- _PASSAGE SHOWN_:
[Start of Attachment]
NYC uses about 50 TWh of electricity per year.
NYC has ~780 square kilometers of land area, and a GHI of 4 kWh/m^2/day, giving a primary solar resource of ~1,100 TWh/year - more than 20x electricity demand.
Let's assume we only place panels over existing impervious surfaces on buildings and parking lots.
(the impervious part of the first 45.5%)
That brings our area to 261 sq km and our solar resource to 380 TWh/year.
With 23% efficient panels and 14% system losses (for dust, inverter losses, etc.) we get 75 TWh/year.
We would need to cover ~2/3 of the impervious surfaces in the "buildings & lots" category to generate as much electricity as NYC consumes.
This leaves open all existing sidewalks, streets, parks, vacant land, airports, etc. and doesn't include any vertical surfaces which could allow for capture of a larger fraction of NYC's primary solar resource.
The power density of solar PV is high enough to turn the densest city in the U.S. into an exporter of electricity.
The power density of solar PV is high enough to turn the densest city in the U.S. into an exporter of electricity.
Build it in Nevada and run wire to connect to the grid.
For commercially viable wind energy, sustained wind speeds of around 9 mph (or 4 meters per second) are typically needed. In the Florida Panhandle, average annual wind speeds are often below this threshold (e.g., Pensacola and Apalachicola typically range from 7.8 to 8.9 mph).
Yeah, we're higher than that. 7-8mph is the floor generally even at night.

heat pumps are only just getting started and will save oodles of energy for space and water heating and even clothes drying
Covering a single flat parking lot with a huge array of panels is a hell of a lot more sensible than dozens of homeowners each individually putting small arrays on their sloped roofs.
SunnyvaleCA says
Covering a single flat parking lot with a huge array of panels is a hell of a lot more sensible than dozens of homeowners each individually putting small arrays on their sloped roofs.
Why? No transmission line loss with the roof solar.
Seems like a regression to have each home handle its own electricity independently. Are we going back 200 years and having each home supply its own food too?
Have you seen the hassle involved with getting permits and whatnot for each individual house?
Hail destroys thousands of acres of eyesores
https://x.com/DallasTexasTV/status/1772799624941568261
Bd6r says
Hail destroys thousands of acres of eyesores
https://x.com/DallasTexasTV/status/1772799624941568261
Another reason to limit solar panels to urban areas like parking lots and to deserts.
Deserts get very little hail, but farmland gets quite a bit.
I drove by this disaster a while ago, it looks apocalyptic. I do not think those can be recycled, they will just bury it in landfills and have cadmium telluride and lead leach from it in an environmentally friendly fashion.
[End of Attachment]
- _AVAILABLE DATA_:
[Start of Attachment]
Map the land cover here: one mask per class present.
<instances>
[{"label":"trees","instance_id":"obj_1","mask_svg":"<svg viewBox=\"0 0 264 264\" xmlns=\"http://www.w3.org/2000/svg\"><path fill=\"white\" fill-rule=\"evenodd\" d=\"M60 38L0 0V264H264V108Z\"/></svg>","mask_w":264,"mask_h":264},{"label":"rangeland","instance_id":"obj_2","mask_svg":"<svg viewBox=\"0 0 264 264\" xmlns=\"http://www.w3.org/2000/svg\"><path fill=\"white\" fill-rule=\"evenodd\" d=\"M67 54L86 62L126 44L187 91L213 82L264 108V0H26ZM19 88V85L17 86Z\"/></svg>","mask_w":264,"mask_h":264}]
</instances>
[End of Attachment]
- _BRIEF A_:
Answer these questions from the solar thread.
(i) How much electricity does NYC use per year?
(ii) What sustained wind speed is typically needed for commercially viable wind energy?
(iii) Which kind of land gets very little hail?
- _BRIEF B_:
For each statement, say whether the solar thread agrees with it. Answer yes or no and quote the words that decide it.
(i) The NYC calculation puts panels over sidewalks and streets.
(ii) The calculation assumes panels that are 23% efficient.
(iii) NYC has about 1,100 square kilometers of land area.

- _ANSWER SPACE A_:
(i) About 50 TWh.
(ii) Around 9 mph (or 4 meters per second).
(iii) Deserts.

- _ANSWER SPACE B_:
(i) No: "This leaves open all existing sidewalks, streets, parks, vacant land, airports, etc."
(ii) Yes: "With 23% efficient panels and 14% system losses"
(iii) No: "NYC has ~780 square kilometers of land area"